Mais depuis un peu plus de vingt ans, on observe des taux de mortalités dans les colonies en nette augmentation. Alors que dans le passé, le taux hivernal de perte d’abeilles acceptable était de 8 à 10%, certains apiculteurs déplorent désormais des pertes annuelles dépassant fréquemment les 20%, voire les 30%. À qui la faute ? Beaucoup de facteurs sont co-responsables,  le 1er d’entre eux étant la voracité des prédateurs.  Hé oui, le miel, la chaleur et les abeilles attirent les convoitises d’une meute inquiétante : les prédateurs. Variés, nombreux et parfois très agressifs, leur existence et leur importance fluctuent selon les régions et les années. L’ANSES évalue à 29 le nombre d’agents pathogènes et prédateurs de l’abeille.  Parasites, champignons, bactéries ou virus, ils agissent parfois simultanément et multiplient les dégâts. À l’échelle européenne, ces mortalités hivernales sont plus élevées dans le nord (Scandinavie, Royaume-Uni, Belgique) avec des niveaux situés entre 23 et 33% que dans le sud de l’Europe (Grèce, Italie, Espagne). Mais comment expliquer ces niveaux plus faibles également observés en Amérique du sud, Australie et Afrique du sud ? Un mot suffit : varroa. Ce petit acarien qui se fixe sur les larves d’abeilles et peut également leur transmettre plusieurs types de virus, représente incontestablement une menace de premier plan pour les ruches ! Ce « serial killer » des colonies est moins présent dans les régions du sud et les races d’abeilles locales africanisées se défendent mieux face à ce parasite redoutable. 

Cependant, il ne faut pas tout mettre sur le dos du varroa. D’autres causes peuvent expliquer l’augmentation récente du taux de mortalité hivernale des colonies. L’insuffisance de nourriture et les carences nutritionnelles en raison de trop faibles stocks accumulés pour passer la mauvaise saison peuvent être une autre raison de ces disparitions, lorsqu’elles ne sont pas compensées par l’apiculteur. Les intoxications chimiques peuvent elles aussi être des sources potentielles de mortalité, notamment lors de traitements non appropriés avec des pesticides ou à cause d’effets sublétaux*, une hypothèse suggérée par plusieurs chercheurs. Cependant, aujourd’hui aucune étude en conditions réelles ne permet de désigner les pesticides comme principaux facteurs responsables. D’ailleurs, la communauté scientifique est d’accord sur un point : la, ou plus exactement les mortalités anormales de colonies d’abeilles sont dues à des causes multifactorielles. Les aspects sanitaires, alimentaires et hygiéniques des ruches peuvent par exemple interférer entre elles et avec les pesticides utilisés en agriculture, ce qui explique que malgré le retrait de plusieurs insecticides, la situation de nos petites ouvrières à rayures ne s’améliore pas d’une façon significative.

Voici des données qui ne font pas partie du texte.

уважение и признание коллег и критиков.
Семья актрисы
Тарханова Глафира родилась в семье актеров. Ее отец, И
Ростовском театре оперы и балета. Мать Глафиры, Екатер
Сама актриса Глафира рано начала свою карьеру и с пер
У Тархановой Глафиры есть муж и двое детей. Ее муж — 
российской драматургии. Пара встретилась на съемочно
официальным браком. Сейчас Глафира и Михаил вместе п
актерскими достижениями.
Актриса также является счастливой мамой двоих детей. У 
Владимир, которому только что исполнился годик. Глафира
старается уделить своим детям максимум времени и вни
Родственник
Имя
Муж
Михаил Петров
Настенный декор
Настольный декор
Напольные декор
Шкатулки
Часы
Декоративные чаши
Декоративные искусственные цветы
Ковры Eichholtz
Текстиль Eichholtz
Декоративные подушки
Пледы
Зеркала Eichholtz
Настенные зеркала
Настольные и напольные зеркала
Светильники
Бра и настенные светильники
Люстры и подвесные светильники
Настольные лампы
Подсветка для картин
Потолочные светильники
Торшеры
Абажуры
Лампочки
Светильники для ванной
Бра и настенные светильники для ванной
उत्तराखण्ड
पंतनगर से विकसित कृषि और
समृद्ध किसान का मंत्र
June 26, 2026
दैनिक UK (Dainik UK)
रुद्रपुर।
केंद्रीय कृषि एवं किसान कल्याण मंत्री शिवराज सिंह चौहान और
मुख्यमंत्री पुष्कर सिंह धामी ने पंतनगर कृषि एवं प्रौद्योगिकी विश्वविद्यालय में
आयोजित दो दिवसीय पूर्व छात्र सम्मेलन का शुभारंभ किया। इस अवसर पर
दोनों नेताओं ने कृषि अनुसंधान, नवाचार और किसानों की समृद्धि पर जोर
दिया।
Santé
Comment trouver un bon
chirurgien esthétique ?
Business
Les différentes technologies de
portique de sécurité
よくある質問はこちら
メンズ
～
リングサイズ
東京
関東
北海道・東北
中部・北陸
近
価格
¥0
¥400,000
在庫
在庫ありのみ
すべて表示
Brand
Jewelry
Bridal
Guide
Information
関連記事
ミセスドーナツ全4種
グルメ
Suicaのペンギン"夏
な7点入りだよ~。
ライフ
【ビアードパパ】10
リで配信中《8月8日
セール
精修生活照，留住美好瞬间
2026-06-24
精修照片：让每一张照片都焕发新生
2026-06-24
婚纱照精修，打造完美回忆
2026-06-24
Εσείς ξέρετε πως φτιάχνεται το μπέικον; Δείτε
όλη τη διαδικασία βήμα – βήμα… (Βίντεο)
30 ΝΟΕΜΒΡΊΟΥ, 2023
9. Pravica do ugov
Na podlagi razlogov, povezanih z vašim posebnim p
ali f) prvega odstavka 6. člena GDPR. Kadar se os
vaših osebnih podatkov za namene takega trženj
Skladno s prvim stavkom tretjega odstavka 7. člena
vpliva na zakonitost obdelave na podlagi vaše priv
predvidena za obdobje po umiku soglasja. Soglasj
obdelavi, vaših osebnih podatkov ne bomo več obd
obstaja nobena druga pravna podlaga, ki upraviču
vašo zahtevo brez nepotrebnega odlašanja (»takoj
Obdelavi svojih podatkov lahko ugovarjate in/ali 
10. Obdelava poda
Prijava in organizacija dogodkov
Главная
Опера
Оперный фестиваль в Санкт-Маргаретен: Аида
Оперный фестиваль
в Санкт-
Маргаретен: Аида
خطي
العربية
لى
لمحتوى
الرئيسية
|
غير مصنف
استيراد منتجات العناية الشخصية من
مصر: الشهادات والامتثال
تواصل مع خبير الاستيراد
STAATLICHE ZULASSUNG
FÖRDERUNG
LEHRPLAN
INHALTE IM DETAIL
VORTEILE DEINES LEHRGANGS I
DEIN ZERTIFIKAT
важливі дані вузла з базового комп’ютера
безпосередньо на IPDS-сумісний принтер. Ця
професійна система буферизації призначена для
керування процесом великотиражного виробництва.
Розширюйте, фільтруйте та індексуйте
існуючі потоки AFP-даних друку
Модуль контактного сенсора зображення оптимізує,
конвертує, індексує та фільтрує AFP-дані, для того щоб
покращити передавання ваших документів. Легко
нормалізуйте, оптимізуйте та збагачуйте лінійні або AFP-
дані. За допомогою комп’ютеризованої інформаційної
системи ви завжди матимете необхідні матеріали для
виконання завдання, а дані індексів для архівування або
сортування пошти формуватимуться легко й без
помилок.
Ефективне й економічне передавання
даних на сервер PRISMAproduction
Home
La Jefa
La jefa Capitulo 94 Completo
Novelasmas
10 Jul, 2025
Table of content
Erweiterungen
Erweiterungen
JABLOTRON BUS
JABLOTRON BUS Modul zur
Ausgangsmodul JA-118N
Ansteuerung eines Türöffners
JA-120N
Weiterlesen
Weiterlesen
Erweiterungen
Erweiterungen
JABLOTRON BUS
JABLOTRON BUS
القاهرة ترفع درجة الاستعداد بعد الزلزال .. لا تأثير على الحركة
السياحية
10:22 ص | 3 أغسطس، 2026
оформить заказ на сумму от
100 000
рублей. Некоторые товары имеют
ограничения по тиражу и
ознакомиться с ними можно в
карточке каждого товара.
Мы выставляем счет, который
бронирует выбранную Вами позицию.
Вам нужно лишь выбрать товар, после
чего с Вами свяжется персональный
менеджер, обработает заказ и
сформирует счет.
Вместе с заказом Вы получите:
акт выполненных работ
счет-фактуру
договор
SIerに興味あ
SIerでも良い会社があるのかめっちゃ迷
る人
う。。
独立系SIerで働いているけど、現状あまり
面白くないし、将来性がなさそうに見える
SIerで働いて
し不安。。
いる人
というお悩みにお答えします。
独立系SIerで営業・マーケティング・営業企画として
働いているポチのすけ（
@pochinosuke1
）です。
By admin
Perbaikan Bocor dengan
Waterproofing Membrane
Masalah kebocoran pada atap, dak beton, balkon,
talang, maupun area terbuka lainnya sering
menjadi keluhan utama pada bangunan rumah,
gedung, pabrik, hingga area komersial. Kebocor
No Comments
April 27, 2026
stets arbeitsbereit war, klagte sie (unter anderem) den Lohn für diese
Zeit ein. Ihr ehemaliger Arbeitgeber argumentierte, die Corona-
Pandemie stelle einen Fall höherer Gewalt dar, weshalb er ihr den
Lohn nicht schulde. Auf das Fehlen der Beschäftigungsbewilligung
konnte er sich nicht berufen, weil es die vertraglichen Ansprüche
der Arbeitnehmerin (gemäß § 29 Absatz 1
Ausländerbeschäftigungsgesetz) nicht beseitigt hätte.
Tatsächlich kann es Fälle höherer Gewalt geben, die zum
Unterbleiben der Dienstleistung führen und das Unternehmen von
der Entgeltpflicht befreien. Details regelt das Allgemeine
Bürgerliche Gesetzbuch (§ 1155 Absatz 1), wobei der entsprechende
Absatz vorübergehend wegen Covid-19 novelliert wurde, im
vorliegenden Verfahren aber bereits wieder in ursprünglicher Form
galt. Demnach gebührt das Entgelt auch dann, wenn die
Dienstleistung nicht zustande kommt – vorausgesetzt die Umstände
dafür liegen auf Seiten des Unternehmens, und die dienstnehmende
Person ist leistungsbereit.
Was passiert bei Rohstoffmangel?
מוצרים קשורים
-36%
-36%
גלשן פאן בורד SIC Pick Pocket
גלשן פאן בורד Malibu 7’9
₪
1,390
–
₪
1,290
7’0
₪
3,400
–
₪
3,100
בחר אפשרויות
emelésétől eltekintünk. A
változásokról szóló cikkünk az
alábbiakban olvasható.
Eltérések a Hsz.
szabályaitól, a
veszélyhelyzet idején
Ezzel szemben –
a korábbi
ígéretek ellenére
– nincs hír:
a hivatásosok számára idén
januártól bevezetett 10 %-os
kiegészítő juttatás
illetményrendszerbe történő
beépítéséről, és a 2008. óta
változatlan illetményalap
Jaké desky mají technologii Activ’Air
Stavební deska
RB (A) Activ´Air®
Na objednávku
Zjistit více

Heureusement pour nos courageuses butineuses et nos tartines qui n’auraient pas la même saveur sans leur miel, les agriculteurs sont attentifs et adoptent des pratiques respectueuses de ces insectes auxiliaires en prenant au sérieux les pratiques apicoles. En effet, le meilleur remède qui existe aujourd’hui c’est l’écoute, le partage et la solidarité entre apiculteurs et agriculteurs qui ont d’ailleurs même parfois les deux casquettes !

Sources

Acta – Axel Decourtye; Icko, le blog  ; FAO_ 27 janvier 2006 ; Ministère de l’agriculture
 La vie secrète des abeilles_pdf_Canada : www.ticedu.uqam.ca/pub/Travaux/MG/EPEP/Aut08/Gr20/A-FPE3650…/abeille.pdf 
La santé des abeilles, Cérès, Fiche thématique N°14, février2012 ; Abeilles : le miel des médias ? André Fougeroux, Idées reçues et agriculture, Parole à la science, Presses des Mines, 2018.
INRA Dossier de Presse “Les chercheurs volent au secours des abeilles”
ANSES Agence nationale de sécurité sanitaire de l’alimentation, de l’environnement et du travail

*Les effets sublétaux produisent des effets néfastes qui sur le long terme conduisent à la mort de l’abeille. La molécule ne fait pas mourir directement l’abeille mais affecte son comportement et sa physiologie.